Joking aside, @Stephen Letch , that's a valid point. While that's technically possible with a CQL Script Job, it could be made considerably easier. Thanks for the suggestion!

@Jonny Carter do you have any thoughts on how to deal with shared drafts that might not have been published when doing this sort of bulk update? 

The draft version will not have these updates. So the next time someone opens the page for editing and they publish, the changes introduced with this method will be lost.

I'm guessing it would involve deleteDrat(ContentId) from ContentDraftServiceImpl or SharedContentDraftServiceImpl

But I haven't found a way to use either.

@Peter-Dave Sheehan- I reckon you're on the right track with the ContentDraftService. I imagine

import com.atlassian.confluence.api.service.content.ContentDraftService
def draftService = ComponentLocator.getComponent(ContentDraftService)

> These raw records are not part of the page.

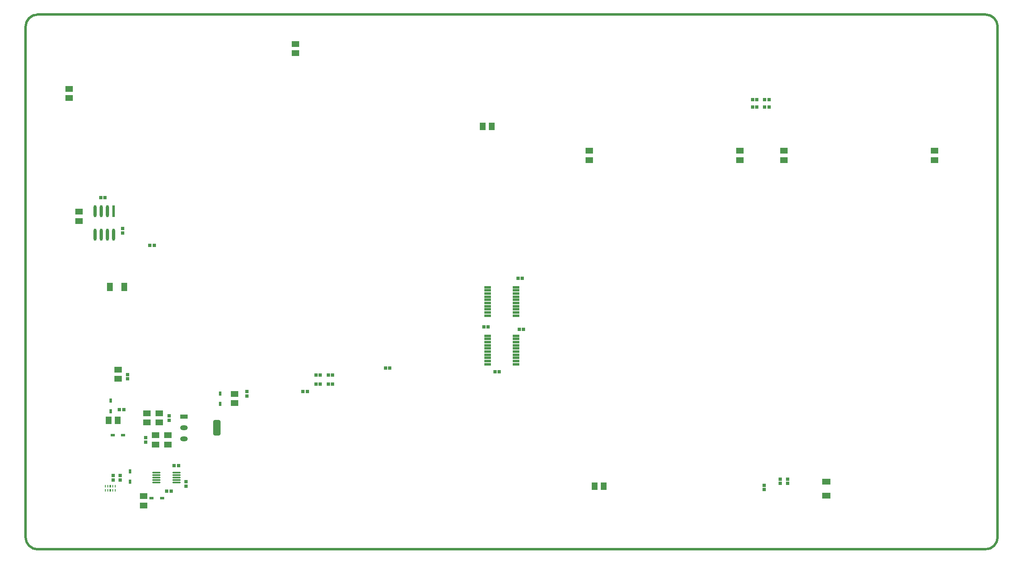
<source format=gtp>
G04*
G04 #@! TF.GenerationSoftware,Altium Limited,Altium Designer,25.5.2 (35)*
G04*
G04 Layer_Color=8421504*
%FSLAX43Y43*%
%MOMM*%
G71*
G04*
G04 #@! TF.SameCoordinates,63F32C08-AF9D-475E-98F0-C5E4A992C089*
G04*
G04*
G04 #@! TF.FilePolarity,Positive*
G04*
G01*
G75*
%ADD18C,0.500*%
G04:AMPARAMS|DCode=20|XSize=2.469mm|YSize=0.622mm|CornerRadius=0.311mm|HoleSize=0mm|Usage=FLASHONLY|Rotation=270.000|XOffset=0mm|YOffset=0mm|HoleType=Round|Shape=RoundedRectangle|*
%AMROUNDEDRECTD20*
21,1,2.469,0.000,0,0,270.0*
21,1,1.847,0.622,0,0,270.0*
1,1,0.622,0.000,-0.924*
1,1,0.622,0.000,0.924*
1,1,0.622,0.000,0.924*
1,1,0.622,0.000,-0.924*
%
%ADD20ROUNDEDRECTD20*%
%ADD21R,1.300X1.800*%
%ADD22R,0.540X0.860*%
%ADD23R,0.650X0.650*%
%ADD24R,1.500X1.300*%
%ADD25R,0.650X0.650*%
G04:AMPARAMS|DCode=26|XSize=0.45mm|YSize=1.4mm|CornerRadius=0.05mm|HoleSize=0mm|Usage=FLASHONLY|Rotation=90.000|XOffset=0mm|YOffset=0mm|HoleType=Round|Shape=RoundedRectangle|*
%AMROUNDEDRECTD26*
21,1,0.450,1.301,0,0,90.0*
21,1,0.351,1.400,0,0,90.0*
1,1,0.099,0.651,0.176*
1,1,0.099,0.651,-0.176*
1,1,0.099,-0.651,-0.176*
1,1,0.099,-0.651,0.176*
%
%ADD26ROUNDEDRECTD26*%
%ADD27R,1.300X1.500*%
%ADD28R,0.860X0.540*%
%ADD29R,1.800X1.300*%
G04:AMPARAMS|DCode=30|XSize=0.515mm|YSize=0.35mm|CornerRadius=0.025mm|HoleSize=0mm|Usage=FLASHONLY|Rotation=90.000|XOffset=0mm|YOffset=0mm|HoleType=Round|Shape=RoundedRectangle|*
%AMROUNDEDRECTD30*
21,1,0.515,0.300,0,0,90.0*
21,1,0.465,0.350,0,0,90.0*
1,1,0.050,0.150,0.233*
1,1,0.050,0.150,-0.233*
1,1,0.050,-0.150,-0.233*
1,1,0.050,-0.150,0.233*
%
%ADD30ROUNDEDRECTD30*%
%ADD31O,1.700X0.300*%
%ADD32R,1.604X0.952*%
%ADD33R,0.622X2.469*%
G04:AMPARAMS|DCode=34|XSize=0.565mm|YSize=0.2mm|CornerRadius=0.05mm|HoleSize=0mm|Usage=FLASHONLY|Rotation=90.000|XOffset=0mm|YOffset=0mm|HoleType=Round|Shape=RoundedRectangle|*
%AMROUNDEDRECTD34*
21,1,0.565,0.100,0,0,90.0*
21,1,0.465,0.200,0,0,90.0*
1,1,0.100,0.050,0.233*
1,1,0.100,0.050,-0.233*
1,1,0.100,-0.050,-0.233*
1,1,0.100,-0.050,0.233*
%
%ADD34ROUNDEDRECTD34*%
G04:AMPARAMS|DCode=35|XSize=1.604mm|YSize=0.952mm|CornerRadius=0.476mm|HoleSize=0mm|Usage=FLASHONLY|Rotation=0.000|XOffset=0mm|YOffset=0mm|HoleType=Round|Shape=RoundedRectangle|*
%AMROUNDEDRECTD35*
21,1,1.604,0.000,0,0,0.0*
21,1,0.652,0.952,0,0,0.0*
1,1,0.952,0.326,0.000*
1,1,0.952,-0.326,0.000*
1,1,0.952,-0.326,0.000*
1,1,0.952,0.326,0.000*
%
%ADD35ROUNDEDRECTD35*%
G04:AMPARAMS|DCode=36|XSize=1.604mm|YSize=3.262mm|CornerRadius=0.473mm|HoleSize=0mm|Usage=FLASHONLY|Rotation=0.000|XOffset=0mm|YOffset=0mm|HoleType=Round|Shape=RoundedRectangle|*
%AMROUNDEDRECTD36*
21,1,1.604,2.316,0,0,0.0*
21,1,0.658,3.262,0,0,0.0*
1,1,0.947,0.329,-1.158*
1,1,0.947,-0.329,-1.158*
1,1,0.947,-0.329,1.158*
1,1,0.947,0.329,1.158*
%
%ADD36ROUNDEDRECTD36*%
D18*
X2500Y110000D02*
G03*
X-0Y107500I0J-2500D01*
G01*
X200000D02*
G03*
X197500Y110000I-2500J0D01*
G01*
X197500Y-0D02*
G03*
X200000Y2500I0J2500D01*
G01*
X0Y2500D02*
G03*
X2500Y0I2500J0D01*
G01*
X2500Y110000D02*
X197500Y110000D01*
X2500Y0D02*
X197500D01*
X-0Y107500D02*
X0Y2500D01*
X200000Y2500D02*
X200000Y107500D01*
D20*
X15535Y64752D02*
D03*
X16805D02*
D03*
X15535Y69580D02*
D03*
X16805D02*
D03*
X14265Y64752D02*
D03*
X18075D02*
D03*
X14265Y69580D02*
D03*
D21*
X17375Y53975D02*
D03*
X20275D02*
D03*
D22*
X40000Y32070D02*
D03*
X17500Y30570D02*
D03*
X21500Y13930D02*
D03*
Y16070D02*
D03*
X17500Y28430D02*
D03*
X40000Y29930D02*
D03*
D23*
X25550Y62500D02*
D03*
X15440Y72310D02*
D03*
X74050Y37250D02*
D03*
X95177Y45790D02*
D03*
X96550Y36500D02*
D03*
X149550Y92500D02*
D03*
X101300Y55750D02*
D03*
X101550Y45250D02*
D03*
X149550Y91000D02*
D03*
X30550Y17250D02*
D03*
X20200Y28750D02*
D03*
X16340Y72310D02*
D03*
X94277Y45790D02*
D03*
X97450Y36500D02*
D03*
X102450Y45250D02*
D03*
X102200Y55750D02*
D03*
X152050Y91000D02*
D03*
X152950D02*
D03*
X150450D02*
D03*
X152050Y92500D02*
D03*
X152950D02*
D03*
X150450D02*
D03*
X62260Y35865D02*
D03*
X63160D02*
D03*
X63160Y33960D02*
D03*
X62260D02*
D03*
X60620Y35865D02*
D03*
X59720D02*
D03*
Y33960D02*
D03*
X60620D02*
D03*
X29050Y12000D02*
D03*
X29950D02*
D03*
X74950Y37250D02*
D03*
X26450Y62500D02*
D03*
X57050Y32500D02*
D03*
X57950D02*
D03*
X31450Y17250D02*
D03*
X19300Y28750D02*
D03*
D24*
X43000Y31950D02*
D03*
X11000Y69450D02*
D03*
X9000Y92800D02*
D03*
X55500Y103950D02*
D03*
X116000Y81950D02*
D03*
X156000D02*
D03*
X147000D02*
D03*
X187000D02*
D03*
X19000Y35050D02*
D03*
X24250Y9050D02*
D03*
X19000Y36950D02*
D03*
X11000Y67550D02*
D03*
X9000Y94700D02*
D03*
X26750Y21550D02*
D03*
X29250D02*
D03*
X25000Y28000D02*
D03*
X27500D02*
D03*
X43000Y30050D02*
D03*
X55500Y102050D02*
D03*
X116000Y80050D02*
D03*
X147000D02*
D03*
X187000D02*
D03*
X156000D02*
D03*
X24250Y10950D02*
D03*
X29250Y23450D02*
D03*
X26750D02*
D03*
X25000Y26100D02*
D03*
X27500Y26100D02*
D03*
D25*
X45500Y32450D02*
D03*
X155250Y14450D02*
D03*
X21000Y35050D02*
D03*
X152000Y13200D02*
D03*
X18000Y15200D02*
D03*
X19500D02*
D03*
X21000Y35950D02*
D03*
X20000Y65950D02*
D03*
X24750Y22050D02*
D03*
X29500Y27450D02*
D03*
X33000Y13000D02*
D03*
X45500Y31550D02*
D03*
X156750Y14450D02*
D03*
X152000Y12300D02*
D03*
X18000Y14300D02*
D03*
X19500D02*
D03*
X20000Y65050D02*
D03*
X155250Y13550D02*
D03*
X156750D02*
D03*
X33000Y13900D02*
D03*
X29500Y26550D02*
D03*
X24750Y22950D02*
D03*
D26*
X95050Y43275D02*
D03*
Y38075D02*
D03*
Y53275D02*
D03*
Y48075D02*
D03*
X100950Y53275D02*
D03*
Y43275D02*
D03*
X95050Y48725D02*
D03*
X100950Y38075D02*
D03*
Y48725D02*
D03*
Y48075D02*
D03*
X95050Y49375D02*
D03*
X100950D02*
D03*
Y50025D02*
D03*
X95050D02*
D03*
X100950Y43925D02*
D03*
Y52625D02*
D03*
Y41325D02*
D03*
Y51975D02*
D03*
Y38725D02*
D03*
Y40675D02*
D03*
Y42625D02*
D03*
Y40025D02*
D03*
Y51325D02*
D03*
Y41975D02*
D03*
Y50675D02*
D03*
Y53925D02*
D03*
Y39375D02*
D03*
X95050Y52625D02*
D03*
Y38725D02*
D03*
Y40675D02*
D03*
Y42625D02*
D03*
Y51975D02*
D03*
Y40025D02*
D03*
Y50675D02*
D03*
Y41975D02*
D03*
Y51325D02*
D03*
Y41325D02*
D03*
Y39375D02*
D03*
Y53925D02*
D03*
Y43925D02*
D03*
D27*
X95950Y87000D02*
D03*
X118950Y13000D02*
D03*
X18950Y26500D02*
D03*
X117050Y13000D02*
D03*
X94050Y87000D02*
D03*
X17050Y26500D02*
D03*
D28*
X28070Y10500D02*
D03*
X17930Y23500D02*
D03*
X20070D02*
D03*
X25930Y10500D02*
D03*
D29*
X164750Y13950D02*
D03*
X164750Y11050D02*
D03*
D30*
X17405Y12148D02*
D03*
Y12983D02*
D03*
D31*
X26950Y14750D02*
D03*
X31050Y13750D02*
D03*
Y14250D02*
D03*
Y14750D02*
D03*
Y15250D02*
D03*
Y15750D02*
D03*
X26950Y13750D02*
D03*
X26950Y14250D02*
D03*
Y15250D02*
D03*
Y15750D02*
D03*
D32*
X32605Y27290D02*
D03*
D33*
X18075Y69580D02*
D03*
D34*
X16905Y12148D02*
D03*
Y12983D02*
D03*
X16405D02*
D03*
Y12148D02*
D03*
X17905D02*
D03*
X18405D02*
D03*
Y12983D02*
D03*
X17905D02*
D03*
D35*
X32605Y22710D02*
D03*
Y25000D02*
D03*
D36*
X39395D02*
D03*
M02*

</source>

 would get you the service, and the publishNewDraft method would let you create a new draft with the content you wanted. I've not tested that, but if you want to start a new post around that specific case, feel free to @ me. :)

As an update to @Stephen Letch @Kurt Rosivatz, and anyone else watching this thread, we've made a first step in the 6.22.0 release to make updating macros easier. Check out the Update Macro built-in script. It only supports macro parameters at the moment, but we hope to expand the means of manipulating macros in the future.